It is true that you return to $1$ for all odd $d$, and the power of $2$ that you get to for the return is the next power of $2$ above $d$.

All odd numbers in the series are less than $d$, which means it must cycle. If $a_n$ is odd and less than $d$, $a_{n+1}$ is less than $2d$ and even, so the next odd is again less than $d$.

To have a cycle that does not include $1$ you must have a number that can be reached from two different numbers-one to enter the cycle and one to continue it. But this is impossible-odd numbers have to be reached by division by $2$, even numbers greater than $d$ have to be reached by addition, and even numbers less than $d$ have to be reached by division.

Solution 3:

The question has already an "accepted" answer - but the following scheme may be useful for some later reader anyway.
The iterative dividing and adding can be expressed as a whole operation.
We formulate one transformation as $$ a_{k+1}={a_k+d \over 2^A }$$ and work on odd $a_k$ only.

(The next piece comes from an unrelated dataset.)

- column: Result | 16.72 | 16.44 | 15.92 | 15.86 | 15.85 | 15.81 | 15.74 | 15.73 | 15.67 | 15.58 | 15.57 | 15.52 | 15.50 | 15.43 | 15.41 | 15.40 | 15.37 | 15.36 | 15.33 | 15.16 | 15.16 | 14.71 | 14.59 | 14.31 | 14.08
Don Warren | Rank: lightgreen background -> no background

The value for A is determined by the requirement, that it is the highest A such that the result of the transformation is an odd integer.
The second transformation is then $$ a_{k+2}={{a_k+d \over 2^A }+d \over 2^B} = {a_k \over 2^{A+B} } + d \cdot ({1 \over 2^{A+B} } + {1 \over 2^B} )$$ and so on.

Let the h subsequent exponents of such transformations $a_0 \to a_h = 1$ be denoted as $A,B,C,\ldots,G,H$ and their sum as $S$. Then the full transformation can be written as
$$ 1 (=a_h) = {a_0 \over 2^S} + d \cdot {(1+2^A + 2^{A+B} + \ldots + 2^{A+B+\ldots + G})\over 2^S} $$ and we must have an integer solution for
$$ 2^S = a_0 + d \cdot (1+2^A + 2^{A+B} + \ldots + 2^{A+B+\ldots +G})= a_0 + d \cdot x $$
where S is to be found (if there is a solution in $A,B,C,\ldots,H$ at all!).

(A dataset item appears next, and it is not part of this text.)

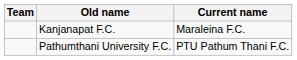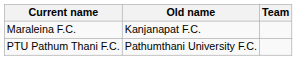columns swapped: Team <-> Current name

Thus we solve for S such that $ 2^S = a_0 \pmod d$ which must in general be done by searching (see "discrete-logarithm-problem").
Now here seems to be the critical problem of the original question: we need to know such combinations of $d$ and $a_0$ that this equation has a solution at all. Possibly this is also meant to be the core problem in your homework-assignment, so I won't proceed here ( #1 see below)

If in fact there is a solution for some S then we compute
$$ x = { 2^S - a_0 \over d} $$. Then the bits in the binary representation of x correspond to the "division by 2's" of the original formulation of the problem.

For instance, with $a_0 = 605, d=13$ I found $2^S = a_0 + d \cdot x $ with $ S=11, x=111$ and $2048 = 605 + 13 \cdot 111 $

(#1): Referring to another answer we might reformulate this as $ 2 = a_0^{1 \over S} \pmod d$ which hints to the concept of "primitive roots (mod p)".